Know you ARE deeply loved
FEBRUARY BRINGS the arrival of Valentine’s Day, which is celebrated by around 40 million Brits who spend an average of £35 each (in 2020) on gifts, takeaways and movies! I can still remember the year I came home to a kitchen full of flowers… and then my (now late) husband Simon telling me how much he’d spent on a new computer! I wonder what past Valentine’s Days have been like for you – a joyful celebration of love and romance, a time of thankfulness, or a difficult day full of difficult feelings, for whatever reason? What will it be this year?
St Paul’s description of love in 1 Corinthians 13 has become one of the best known and best-loved Bible passages, often read at weddings. He begins, “If I speak in the tongues of mortals and of angels, but do not have love, I am a noisy gong or a clanging cymbal. And if I have prophetic powers, and understand all mysteries and all knowledge, and if I have all faith so as to move mountains, but do not have love, I am nothing…”. When Paul wrote these words, he was writing to a church that prided itself on its spirituality, but which was considerably lacking in love. He was really telling them off, challenging them to focus less on their spiritual gifts and more on the depth of their love for one another. He then goes on to describe real love – not a romantic, sentimental kind of love, but a deep, gutsy, committed kind of love: “Love is patient; love is kind; love is not envious, boastful or arrogant or rude. It does not insist on its own way; it is not irritable or resentful; it does not rejoice in wrong-doing, but rejoices in the truth. It bears all things, believes all things, hopes all things, endures all things. Love never fails.” (1 Corinthians 13 verses 4-8)

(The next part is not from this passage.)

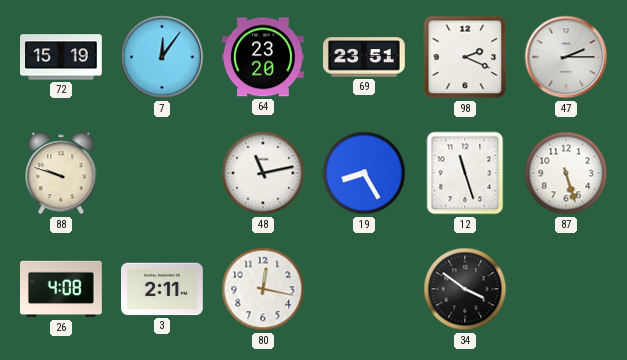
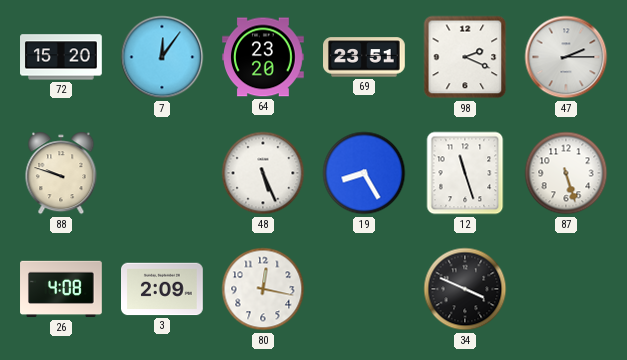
72: 15:19 -> 15:20
48: 11:13 -> 5:26
3: 2:11 -> 2:09
34: 3:51 -> 3:49
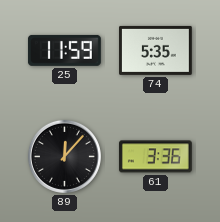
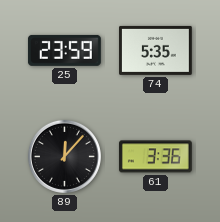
25: 11:59 -> 23:59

This is the kind of love we’re all encouraged to aspire to: to think a little less about what we hope to receive in and from relationships, and a little more about what we might give. Do we encourage and build up the people we are close to? Do we forgive swiftly, and look for the best in them? Are we there for them in the tough times? Are our words and actions helping those we love to flourish? It is sometimes suggested that we might try replacing the word ‘love’ with our own name in these verses and see if we think the words ring true: “X is patient, X is kind, X is not envious or boastful or arrogant or rude…” etc. How do we measure up?
The passage is often read at weddings. It is also often read at funerals, as part of a celebration of a life that has been well-lived, of a person who has loved well. Reflecting on the quality of their love can inspire us to try and be more like them.
The words are also true above all of Jesus: he was and is patient and kind. He wasn’t and isn’t envious, boastful, arrogant or rude. Read the gospels and you will find he lived a life of sacrificial love: healing, restoring, raising up, encouraging, forgiving, and ultimately dying for those he loved – including you and me. Jesus reveals to us what God is like.
He IS love, and is the source of love. So, however you spend Valentine’s Day this year, know you ARE deeply loved, precious to God, honoured in his sight. He rejoices over you with singing. And HIS love never fails.